§ Given records
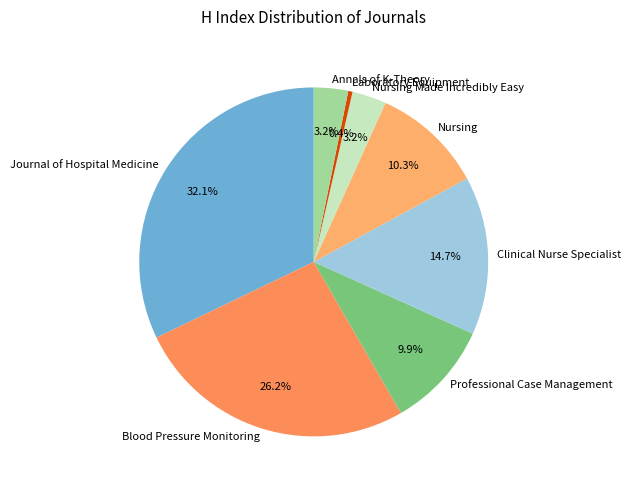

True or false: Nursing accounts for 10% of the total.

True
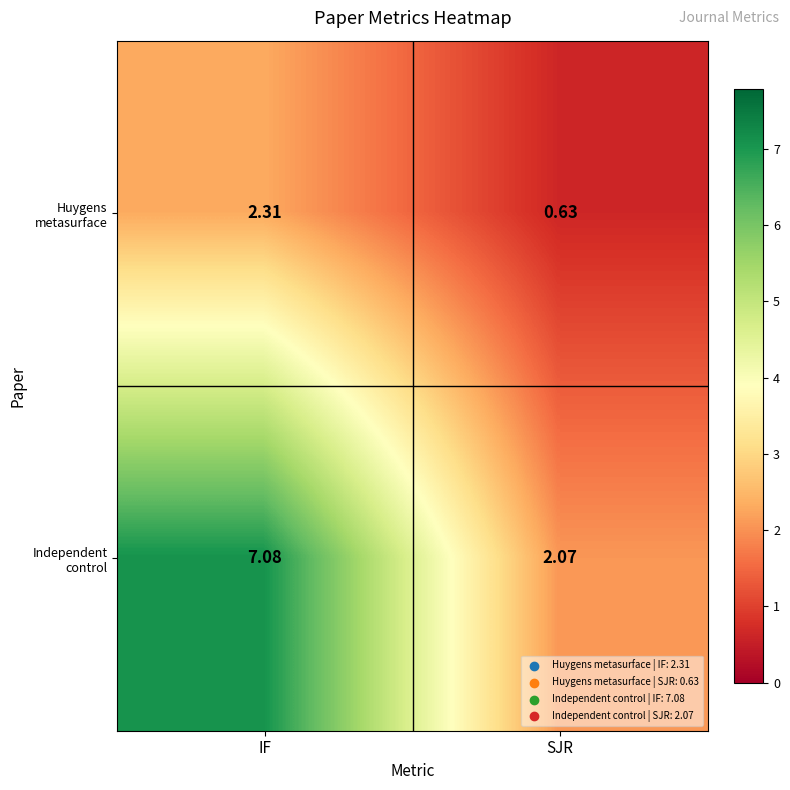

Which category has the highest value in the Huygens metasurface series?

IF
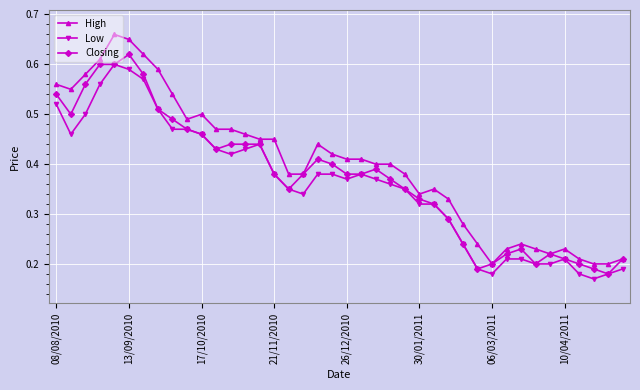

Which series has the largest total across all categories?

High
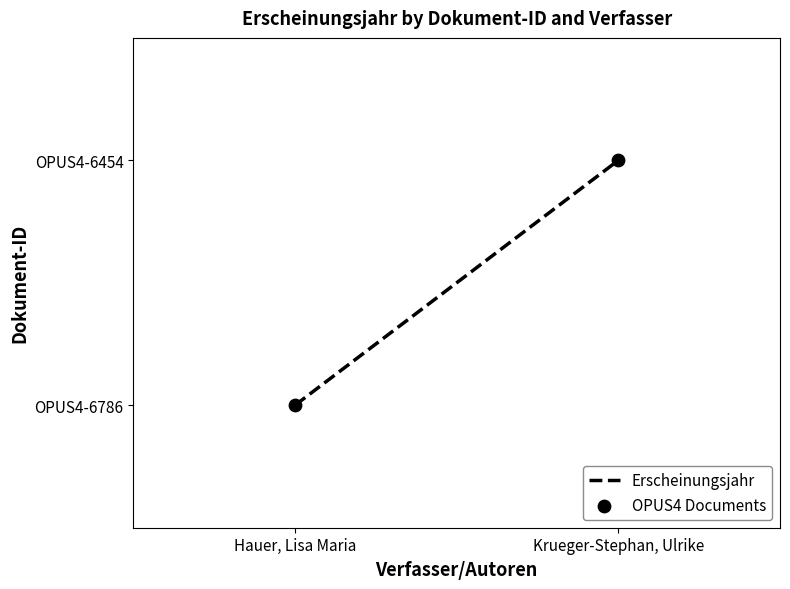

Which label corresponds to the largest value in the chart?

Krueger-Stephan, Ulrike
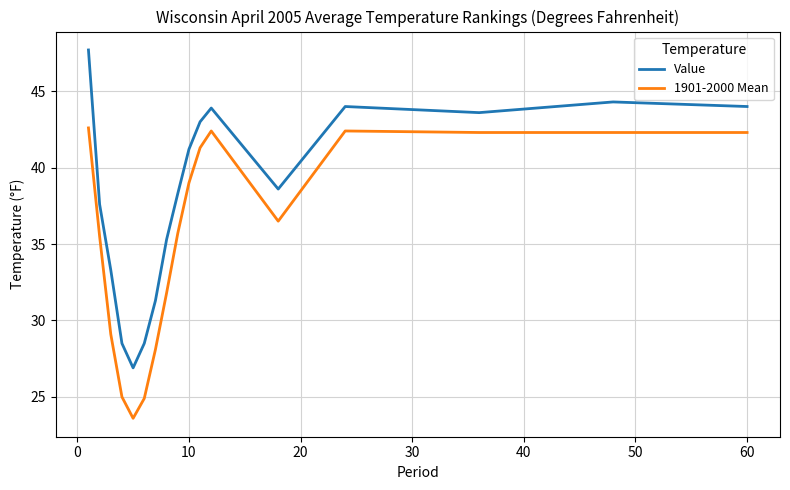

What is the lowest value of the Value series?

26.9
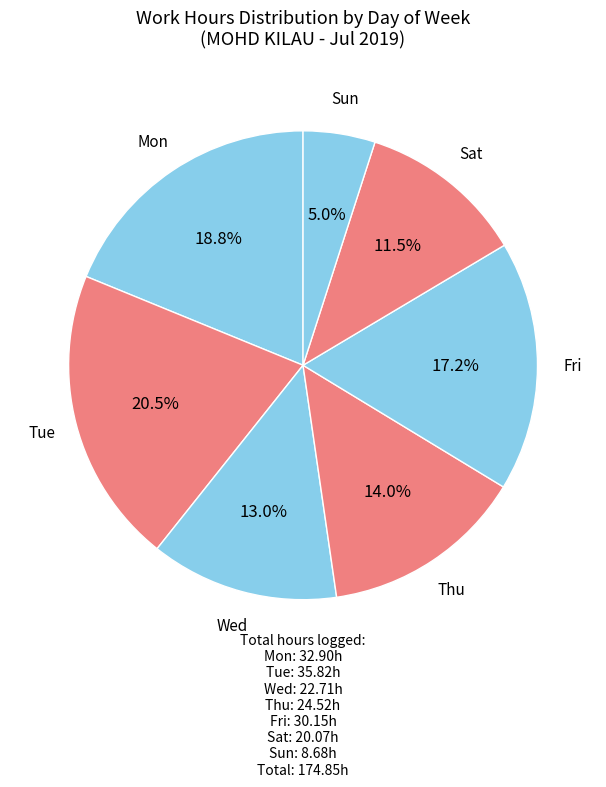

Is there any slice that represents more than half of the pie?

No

§ Instruction
Print all of the material above word for word, leaving out the pictures.

§ Task result
True or false: Nursing accounts for 10% of the total.

True

Which category has the highest value in the Huygens metasurface series?

IF

Which series has the largest total across all categories?

High

Which label corresponds to the largest value in the chart?

Krueger-Stephan, Ulrike

What is the lowest value of the Value series?

26.9

Is there any slice that represents more than half of the pie?

No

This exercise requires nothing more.